- The Washington Times - Wednesday, September 6, 2006

LONDON — Seven junior members of Prime Minister Tony Blair’s government resigned yesterday to protest his refusal to leave office as calls for the British leader to announce when he will step aside gained momentum.

The rebellion in Mr. Blair’s Labor Party flared despite strong hints by senior ministers that Mr. Blair planned to step down within a year, and a press report saying the departure date would be July 26.

Though the lower-level revolt was unlikely to force Mr. Blair from office, it raised fears that the eventual change of command will be rancorous and messy.

“I no longer believe that your remaining in office is in the interest of either the party or the country,” Tom Watson, who was minister for veterans in the Ministry of Defense, said in a letter to the prime minister. He and other Labor Party members had signed another letter to Mr. Blair demanding that he step aside as prime minister.

Mr. Blair responded that he would have fired Mr. Watson if he hadn’t quit and warned that intraparty divisions would damage Labor’s effort to hold on to office.

“To put [the party’s electoral success] at risk in this way is simply not a sensible, mature or intelligent way of conducting ourselves if we want to remain a governing party,” he wrote.

Pressure from within the Labor Party for Mr.
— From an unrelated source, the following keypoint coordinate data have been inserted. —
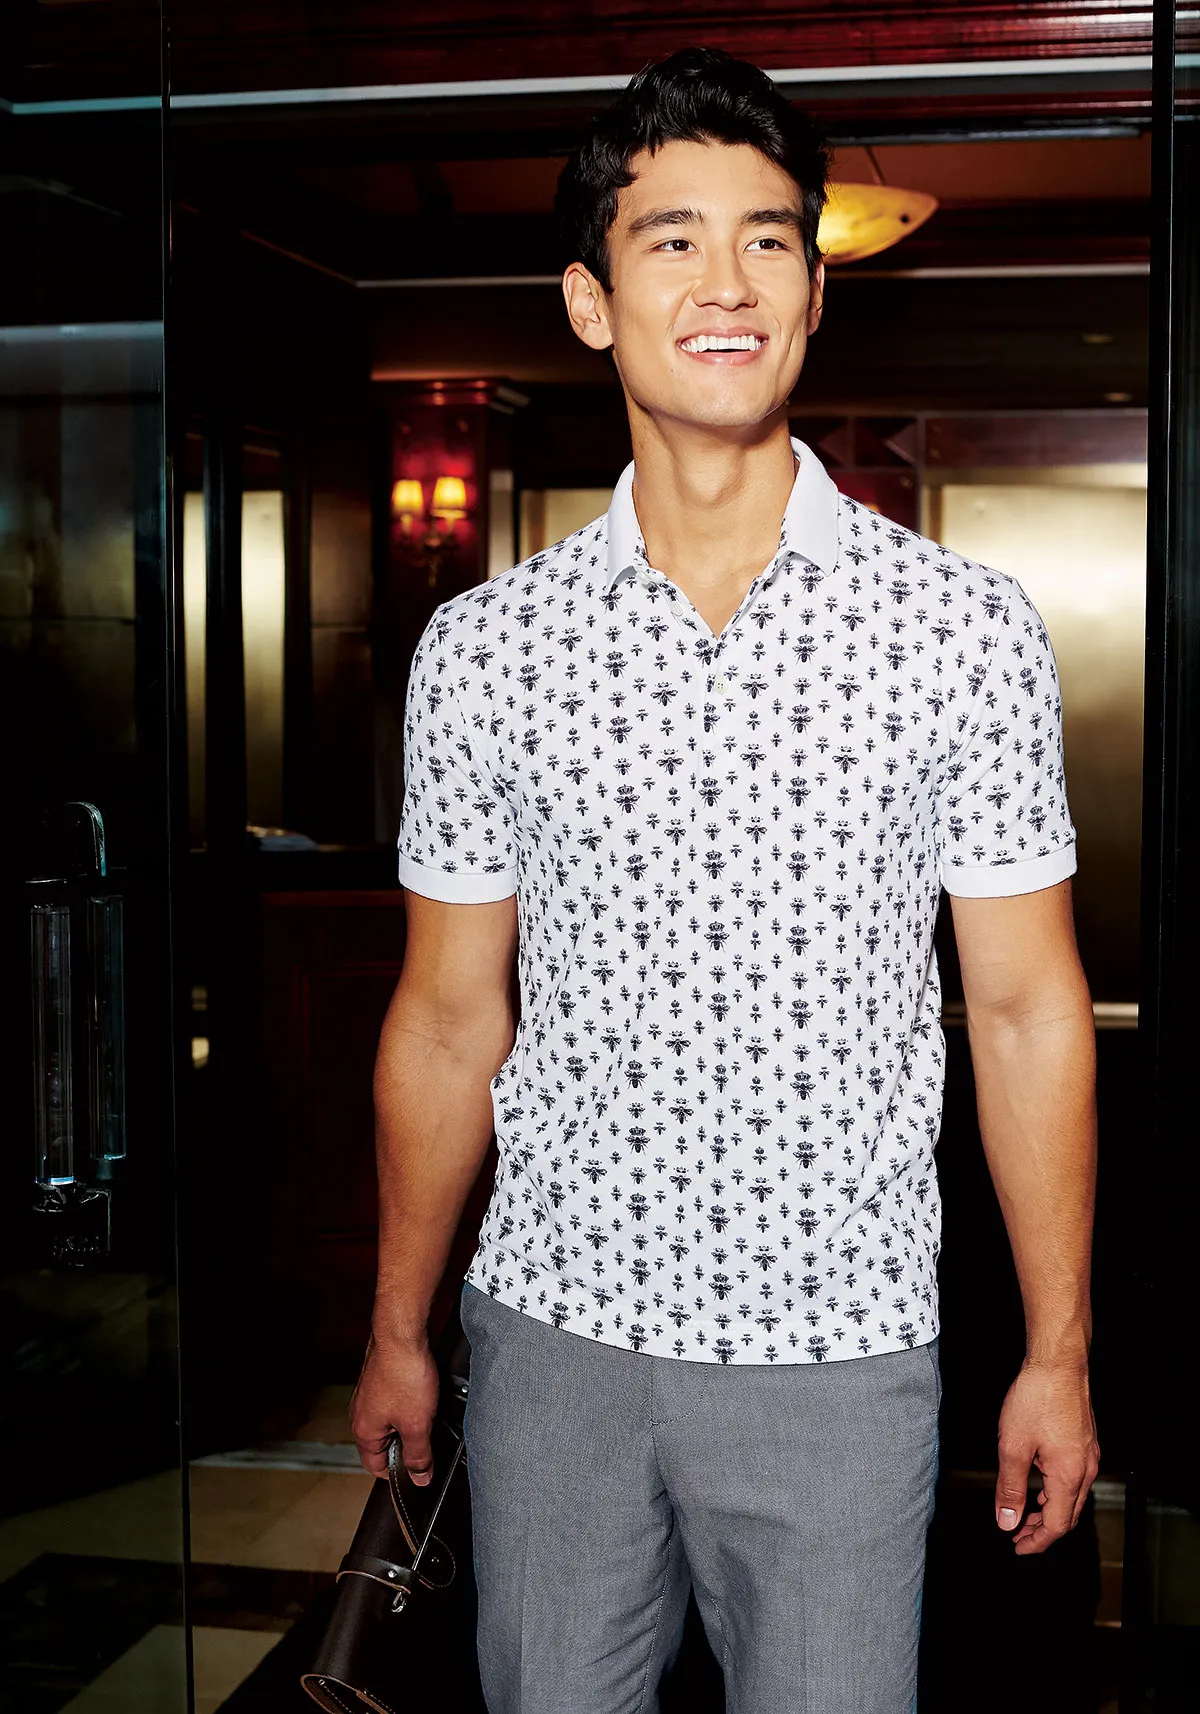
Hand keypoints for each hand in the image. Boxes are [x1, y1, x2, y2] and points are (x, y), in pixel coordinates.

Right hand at [350, 1331, 439, 1485]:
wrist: (402, 1332)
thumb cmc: (403, 1373)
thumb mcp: (417, 1425)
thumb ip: (418, 1456)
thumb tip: (419, 1478)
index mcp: (364, 1431)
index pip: (376, 1468)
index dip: (400, 1473)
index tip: (420, 1471)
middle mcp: (361, 1414)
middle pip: (384, 1445)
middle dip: (408, 1445)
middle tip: (428, 1436)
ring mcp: (369, 1394)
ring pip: (392, 1422)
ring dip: (411, 1422)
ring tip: (427, 1410)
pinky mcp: (380, 1379)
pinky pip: (395, 1402)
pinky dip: (410, 1403)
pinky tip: (424, 1394)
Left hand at [994, 1358, 1099, 1554]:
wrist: (1058, 1362)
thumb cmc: (1037, 1397)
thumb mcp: (1012, 1446)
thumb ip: (1010, 1488)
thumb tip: (1007, 1521)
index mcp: (1069, 1476)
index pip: (1056, 1525)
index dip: (1036, 1541)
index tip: (1018, 1547)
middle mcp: (1085, 1468)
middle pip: (1068, 1515)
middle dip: (1043, 1530)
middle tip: (1019, 1534)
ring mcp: (1088, 1454)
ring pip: (1073, 1497)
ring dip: (1049, 1510)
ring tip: (1025, 1512)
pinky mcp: (1085, 1440)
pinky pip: (1075, 1478)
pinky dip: (1057, 1490)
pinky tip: (1041, 1483)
Blair to announce a time frame for his departure has intensified in recent weeks.

Legislators in closely contested districts, alarmed that the party is falling behind the opposition Conservatives in opinion polls, fear they will lose their seats in the next election, expected in 2009, if the leadership question isn’t resolved soon.

Mr. Blair last week shrugged off demands that he announce his plans at the Labor Party’s annual conference later this month. He has been reluctant to set a specific time frame for his resignation, fearing it would make him an instant lame duck, draining his remaining authority and power.